Pemerintah Kabupaten Kutai Timur (Pemkab Kutim) mulai menerapkan transformasi digital dalam sistem pembinaan atlet daerah. Langkah strategis ini diambil guna memetakan potensi, memantau perkembangan, serta mengevaluasi prestasi olahraga secara lebih terukur dan berkelanjutan, khususnya menjelang Pekan Olahraga Provinsi (Porprov) VIII Kalimantan Timur tahun 2026.

Upaya digitalisasi ini ditekankan oleh Asisten Ekonomi dan Pembangunan Sekkab Kutim, Noviari Noor, saat membuka Rapat Kerja Kabupaten (Rakerkab) KONI Kutim di Ruang Meranti, Kantor Sekretariat Daerah, Sangatta, pada Kamis (14/8/2026). Mewakili Bupati Ardiansyah Sulaiman, ia meminta seluruh pengurus cabang olahraga (cabor) untuk meninggalkan metode konvensional dan beralih ke tata kelola berbasis data.

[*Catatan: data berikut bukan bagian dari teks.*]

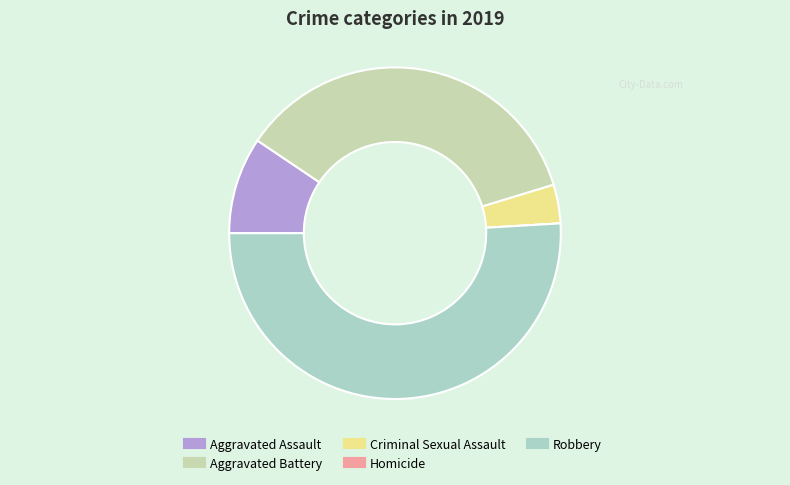

Is there a majority slice in this chart?

Yes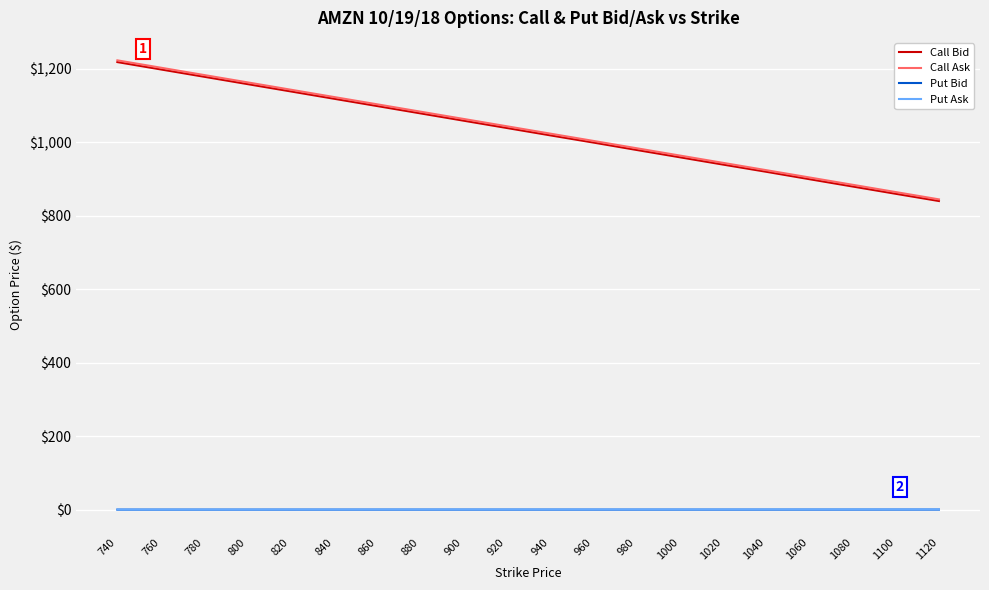

What value does the Put Bid series have at 1120?

0.1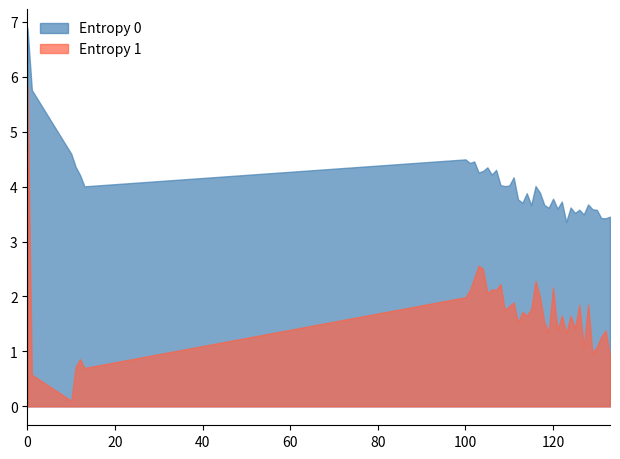

Which series has the widest spread of values?

Entropy 1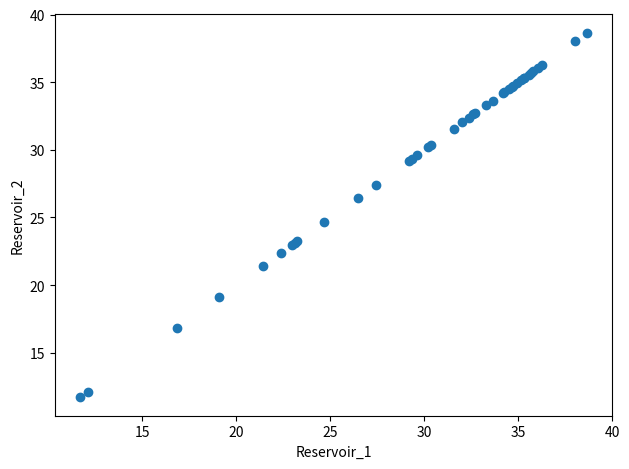

What Y value in the scatter plot is closest to 25?

24.7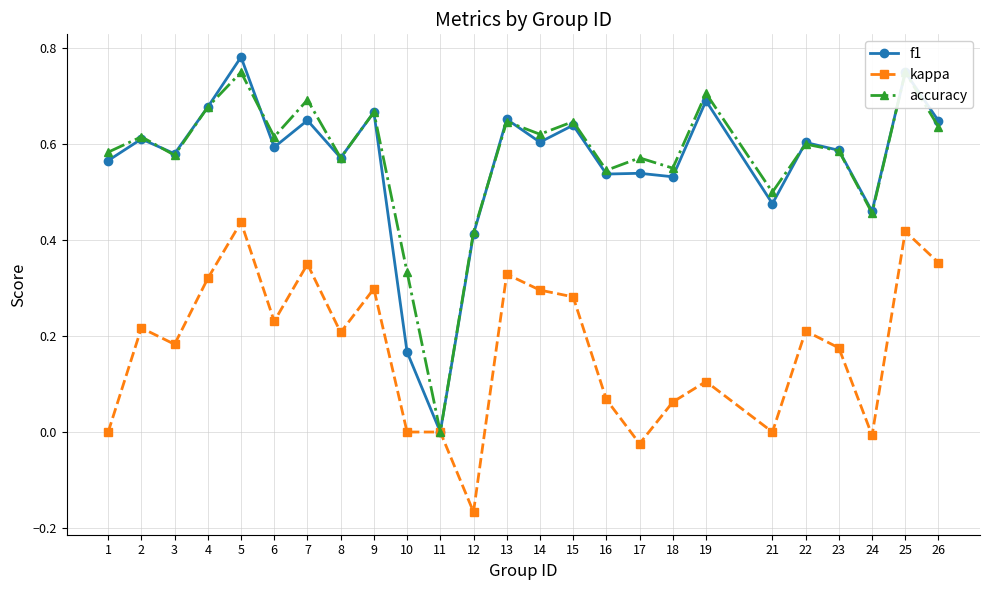

Which label corresponds to the smallest value in the chart?

12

Menurut Noviari, keakuratan data sangat krusial agar program pembinaan yang dirancang oleh KONI dan masing-masing cabor tepat sasaran. Ia mengingatkan bahwa penentuan target perolehan medali pada ajang olahraga tingkat provinsi tersebut tidak boleh sekadar berdasarkan perkiraan kasar, melainkan harus dihitung secara rasional dan memiliki indikator prestasi yang jelas.

Urgensi pembinaan berbasis data ini kian mendesak mengingat pelaksanaan Porprov VIII Kaltim di Kabupaten Paser akan berlangsung pada 14–27 November 2026. Dengan sisa waktu persiapan yang kian terbatas, Pemkab Kutim mendorong KONI dan seluruh pemangku kepentingan untuk segera menyinergikan strategi agar kontingen daerah siap tempur dengan bekal data yang matang.

Sementara itu, Ketua Umum KONI Kutim, Rudi Hartono, menjelaskan bahwa Rakerkab tahun ini memang difokuskan pada perumusan skema pembinaan berbasis data serta peningkatan kompetensi pelatih dan wasit. Selain itu, agenda ini juga menjadi momentum verifikasi bagi empat cabor baru yang resmi bergabung dengan KONI Kutim, yakni lari trail (ALTI), sepak bola mini, savate, dan catur China (Xiangqi).

Rudi optimistis bahwa melalui kolaborasi lintas sektor yang melibatkan pemerintah daerah, pengurus cabor, pelatih, atlet, hingga dukungan orang tua, Kutai Timur mampu menorehkan prestasi gemilang di Paser. Pemetaan cabor unggulan yang didukung data riil diyakini akan menjadi modal utama dalam merebut podium tertinggi.